RAG

Retrieval-Augmented Generation · February 17, 2026

Summary

RAG (Retrieval-Augmented Generation) is a technique that makes AI assistants smarter by letting them look up information before answering. Instead of relying only on what they learned during training, RAG systems search through documents, databases, or the web to find relevant facts — then use those facts to generate accurate, up-to-date responses.

Elementary School

Ages 8-10

Imagine you have a really smart friend who knows a lot of things. But sometimes, when you ask them a question, they're not 100% sure of the answer — maybe it's about something that happened last week, or something very specific.

RAG is like giving your smart friend a backpack full of books and notes. Before answering your question, they can quickly flip through their backpack to find the right information. Then they give you an answer based on what they just read!
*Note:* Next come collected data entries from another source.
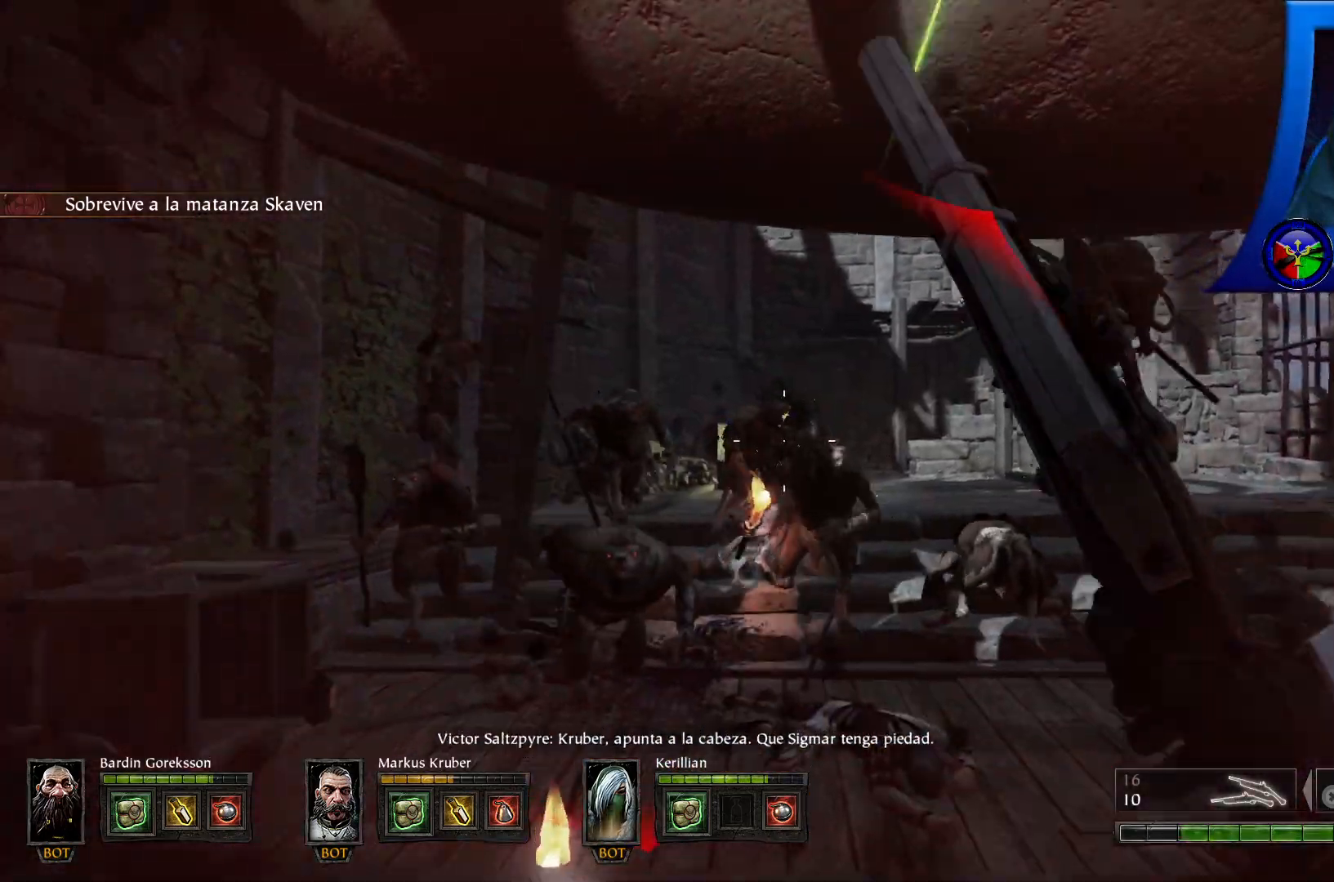
{"dt_ms": 500, "buttons": ["L2", "R2"], "left_stick": "down", "right_stick": "left", "events": [[100, "right_stick", "center"], [400, "right_stick", "left"], [450, "left_stick", "down"]]}
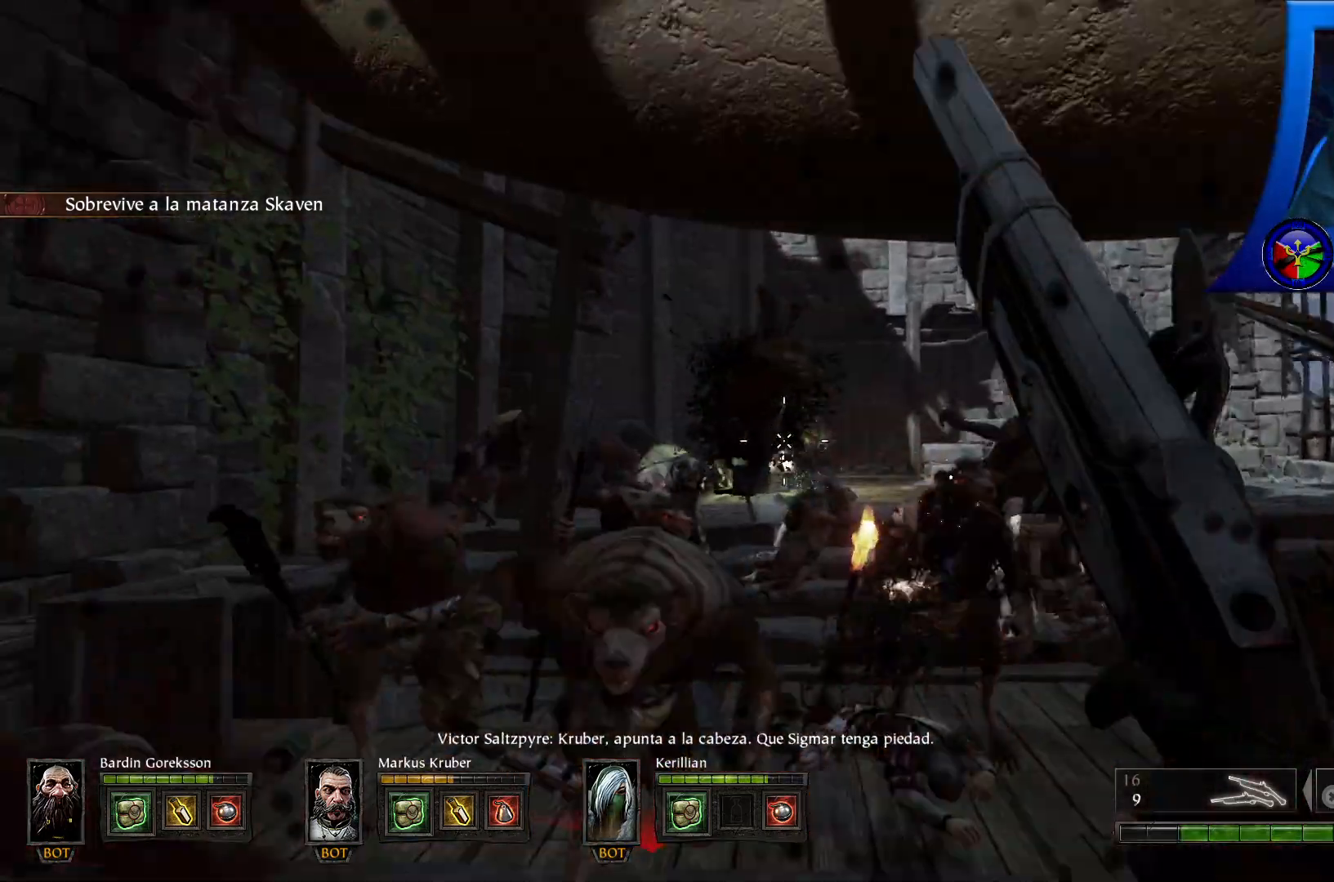
{"dt_ms": 500, "buttons": ["R2"], "left_stick": "down", "right_stick": "center", "events": [[33, "right_stick", "center"], [83, "L2", "up"], [100, "R2", "up"], [200, "Y", "down"], [300, "Y", "up"], [433, "R2", "down"]]}
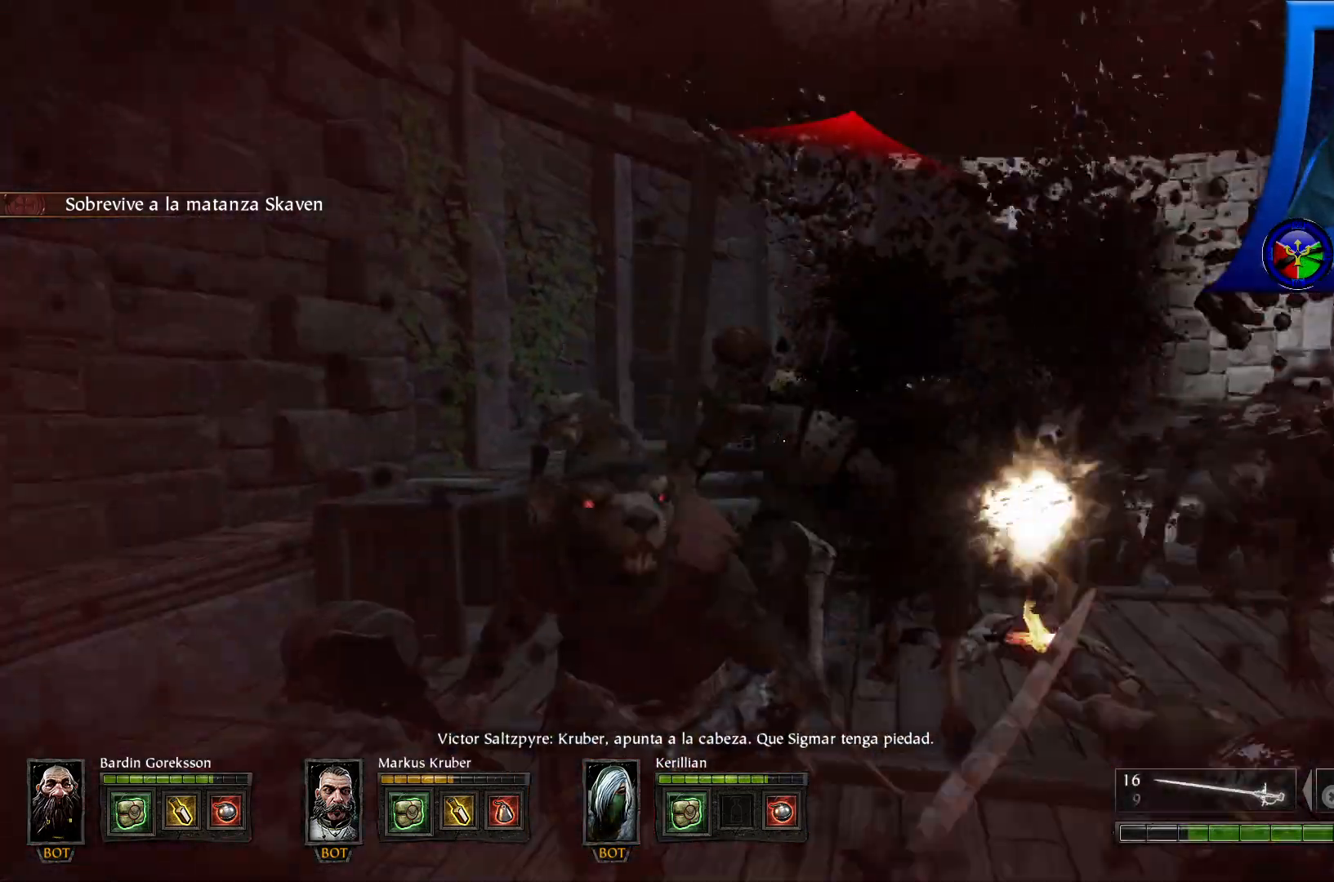
{"dt_ms": 500, "buttons": ["R2"], "left_stick": "down", "right_stick": "center", "events": [[83, "R2", "up"], [133, "R2", "down"], [250, "R2", "up"], [400, "right_stick", "down-right"], [483, "R2", "down"], [500, "right_stick", "center"]]}
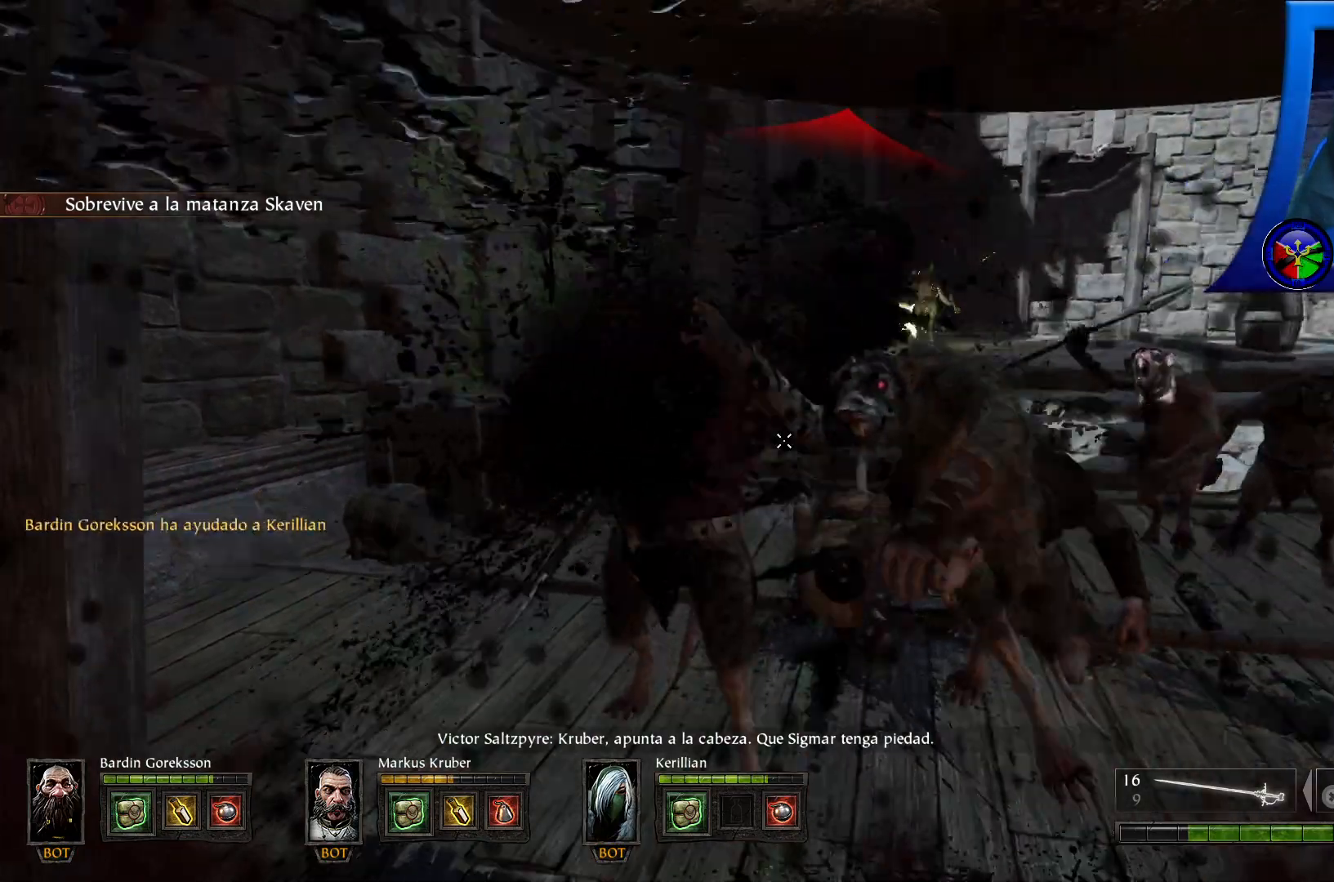
{"dt_ms": 500, "buttons": [], "left_stick": "down", "right_stick": "center", "events": [[100, "R2", "up"], [150, "R2", "down"], [267, "R2", "up"], [317, "R2", "down"], [433, "R2", "up"]]}
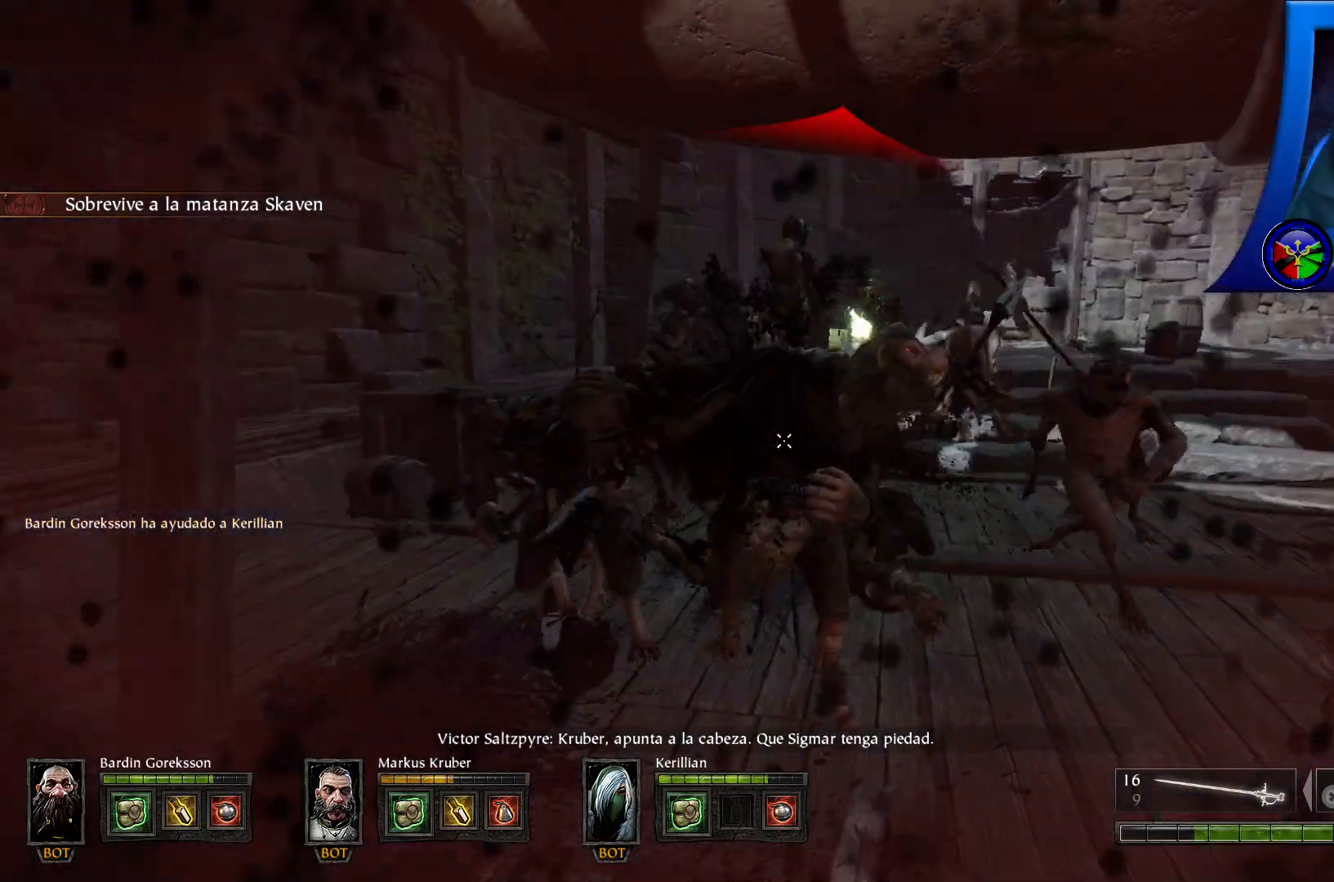
{"dt_ms": 500, "buttons": ["R2"], "left_stick": "down", "right_stick": "up-left", "events": [[17, "R2", "down"], [150, "R2", "up"], [200, "R2", "down"], [333, "R2", "up"], [383, "R2", "down"], [417, "right_stick", "up-left"]]}
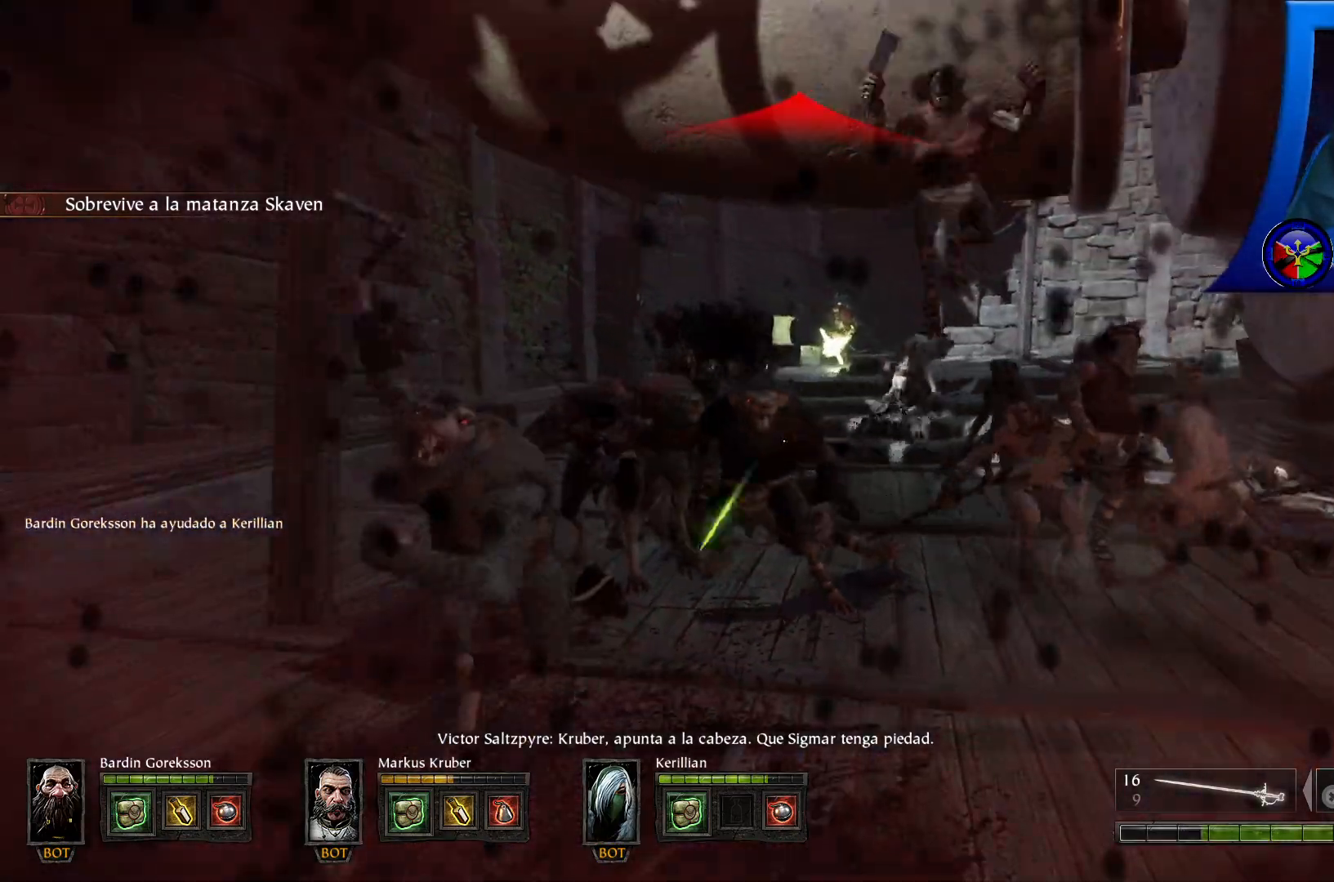
{"dt_ms": 500, "buttons": ["R2"], "left_stick": "left", "right_stick": "center", "events": [[67, "right_stick", "center"], [100, "A", "down"], [150, "A", "up"], [333, "left_stick", "left"]]}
So instead of just guessing or saying what they think they know, your friend can actually look it up and give you a better answer. That's what RAG does for AI — it lets the AI "look things up" before responding to you.

High School

Ages 14-18

Historical context: The term "Retrieval-Augmented Generation" was coined by Facebook AI Research (now Meta AI) in a 2020 paper. It emerged because large language models (LLMs) like GPT have a fundamental limitation: their knowledge is frozen at the time of training. If you train a model in 2023, it doesn't know about events in 2024.

Before RAG, there were two separate worlds: retrieval systems (like Google Search, which finds documents) and generation systems (like ChatGPT, which writes text). RAG combined them into a single pipeline.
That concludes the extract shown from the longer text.